### [Task directions]
Go through the lines below and tally each one holding "knee". Write only the total.

(Bounding box coordinate data)
━━━━━━━━

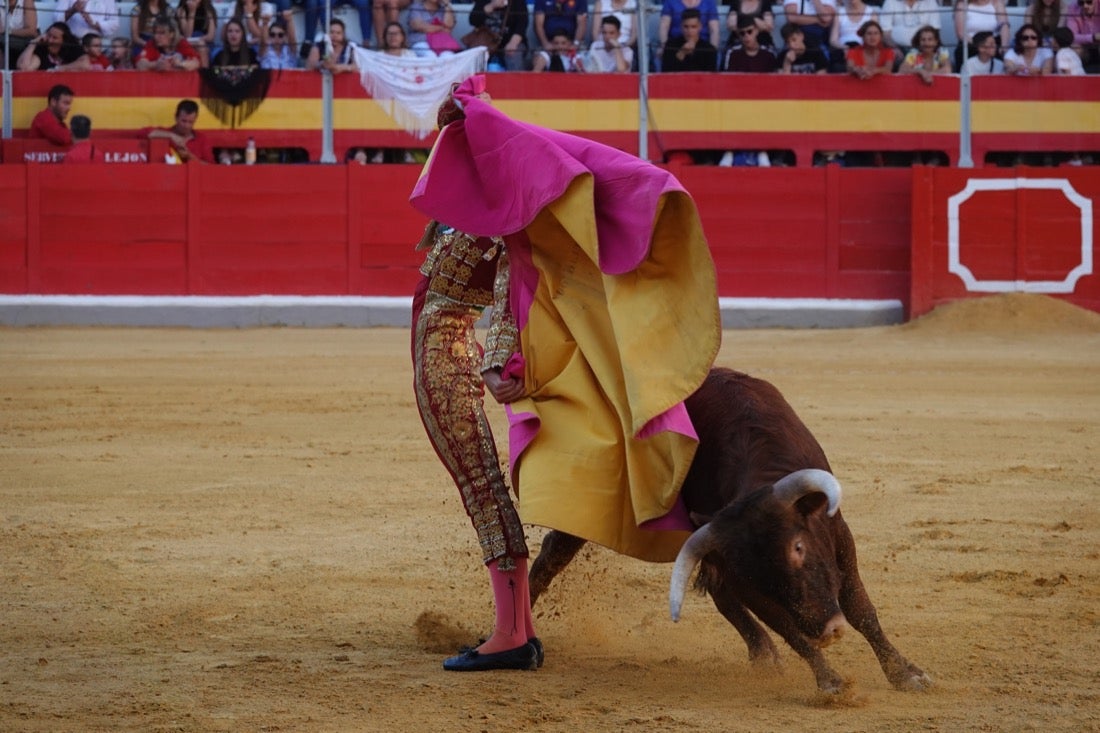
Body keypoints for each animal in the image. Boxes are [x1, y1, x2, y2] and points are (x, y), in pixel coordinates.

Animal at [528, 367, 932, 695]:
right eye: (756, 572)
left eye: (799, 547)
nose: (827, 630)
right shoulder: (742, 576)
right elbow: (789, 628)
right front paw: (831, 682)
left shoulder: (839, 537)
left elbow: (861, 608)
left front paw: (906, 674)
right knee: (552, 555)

━━━━━━━━

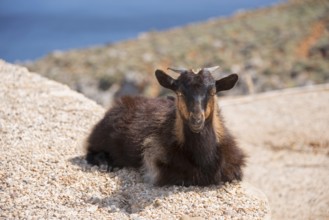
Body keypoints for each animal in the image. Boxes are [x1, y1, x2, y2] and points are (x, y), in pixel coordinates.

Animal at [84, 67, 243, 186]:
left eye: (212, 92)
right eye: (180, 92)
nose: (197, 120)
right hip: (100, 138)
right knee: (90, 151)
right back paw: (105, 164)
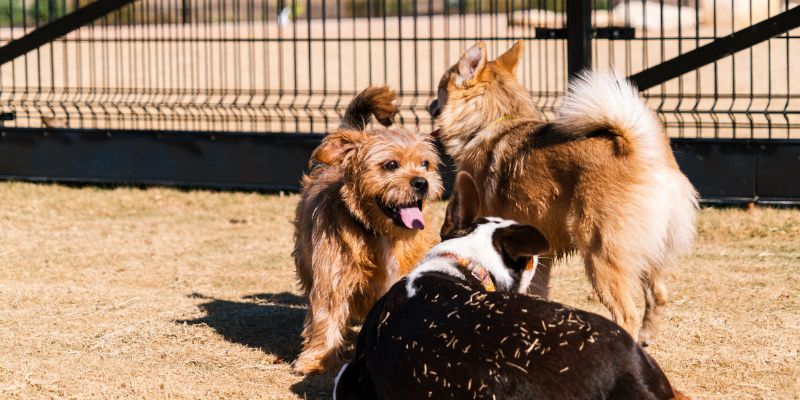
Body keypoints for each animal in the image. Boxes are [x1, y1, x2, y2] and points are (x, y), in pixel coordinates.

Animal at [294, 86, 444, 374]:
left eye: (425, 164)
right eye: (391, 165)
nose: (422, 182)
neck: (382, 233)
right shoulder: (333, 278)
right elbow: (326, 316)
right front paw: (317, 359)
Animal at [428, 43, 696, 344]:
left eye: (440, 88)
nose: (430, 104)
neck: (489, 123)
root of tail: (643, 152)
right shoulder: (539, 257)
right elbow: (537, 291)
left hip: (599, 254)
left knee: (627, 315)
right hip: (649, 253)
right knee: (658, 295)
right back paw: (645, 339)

━━━━━━━━

### [Final answer]
4